The FAO Penman-Monteith equation was simplified into three components. For each component a regression model was obtained from six independent variables of five NOAA Satellite bands data and DOY (day of the year) parameter using step by step regression modeling method at probability level of 1 % by means of F-test. The results showed that among six independent variables, the DOY parameter with determination coefficient of 0.94 is the only significant factor to determine the net radiation (Rn) in the net radiation regression model. Considering that the net radiation for an area is a great deal depending on atmospheric conditions such as humidity and cloud covering, the obtained regression model is only applicable in this area of study. The regression model of component A was dependent on the third NOAA satellite band (C3) and DOY parameters, showing a determination coefficient of 0.87. The significant variables in the regression model of component B also turned out to be the two, three and five NOAA satellite bands (C2, C3 and C5) with determination coefficient of 0.83.
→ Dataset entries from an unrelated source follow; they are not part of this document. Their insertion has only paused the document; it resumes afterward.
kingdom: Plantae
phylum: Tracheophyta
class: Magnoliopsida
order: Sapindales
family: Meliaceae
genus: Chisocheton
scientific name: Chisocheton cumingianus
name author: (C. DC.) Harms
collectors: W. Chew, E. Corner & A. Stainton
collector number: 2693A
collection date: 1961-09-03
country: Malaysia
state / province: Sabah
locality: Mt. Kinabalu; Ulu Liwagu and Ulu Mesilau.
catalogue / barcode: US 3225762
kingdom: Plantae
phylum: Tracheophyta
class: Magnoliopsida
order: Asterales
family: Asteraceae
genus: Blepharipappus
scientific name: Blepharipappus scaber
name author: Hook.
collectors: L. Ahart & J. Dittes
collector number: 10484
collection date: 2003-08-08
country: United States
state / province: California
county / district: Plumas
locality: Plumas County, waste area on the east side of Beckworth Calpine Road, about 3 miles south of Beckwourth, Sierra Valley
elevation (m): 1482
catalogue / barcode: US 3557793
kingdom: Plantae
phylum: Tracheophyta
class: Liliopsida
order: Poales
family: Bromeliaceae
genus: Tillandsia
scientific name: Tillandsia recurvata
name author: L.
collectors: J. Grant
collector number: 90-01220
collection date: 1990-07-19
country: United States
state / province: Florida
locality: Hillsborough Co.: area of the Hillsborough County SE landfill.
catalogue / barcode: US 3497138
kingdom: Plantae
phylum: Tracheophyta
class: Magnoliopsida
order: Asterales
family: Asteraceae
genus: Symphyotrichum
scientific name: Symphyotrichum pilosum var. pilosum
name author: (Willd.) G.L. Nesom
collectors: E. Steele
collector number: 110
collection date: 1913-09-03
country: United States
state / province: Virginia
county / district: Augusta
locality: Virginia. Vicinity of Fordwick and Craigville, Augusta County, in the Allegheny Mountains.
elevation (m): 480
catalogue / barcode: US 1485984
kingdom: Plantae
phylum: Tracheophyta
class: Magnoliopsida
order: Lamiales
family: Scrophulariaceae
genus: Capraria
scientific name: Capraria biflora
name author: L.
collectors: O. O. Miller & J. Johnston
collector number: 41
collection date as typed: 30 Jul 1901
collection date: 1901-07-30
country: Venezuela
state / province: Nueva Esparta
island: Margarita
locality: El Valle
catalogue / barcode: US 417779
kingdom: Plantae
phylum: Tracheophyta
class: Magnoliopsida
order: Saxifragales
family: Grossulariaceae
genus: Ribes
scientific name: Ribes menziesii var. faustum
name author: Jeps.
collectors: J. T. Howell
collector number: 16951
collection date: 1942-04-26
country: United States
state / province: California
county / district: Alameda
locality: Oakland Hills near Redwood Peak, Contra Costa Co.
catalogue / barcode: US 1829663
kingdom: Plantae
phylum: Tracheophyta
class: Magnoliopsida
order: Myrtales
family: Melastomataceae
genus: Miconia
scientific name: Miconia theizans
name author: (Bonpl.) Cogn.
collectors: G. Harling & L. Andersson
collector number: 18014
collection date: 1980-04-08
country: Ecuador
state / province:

The ET0 was estimated in Amir Kabir agro-industry irrigation network using regression models with determination coefficient of 0.92 and average error of 0.6 mm per day. As the simplified evapotranspiration model in this study estimates evapotranspiration using regression models, this model can be used only in the vicinity of Amir Kabir irrigation network, while for other irrigation networks it should be calibrated based on meteorological data of that region. It should be noted that only data from cold pixels located in the irrigated area were used in this analysis, therefore the relationships are only valid for these cold pixels located in Amir Kabir agro-industry irrigation network and not necessarily for the entire area.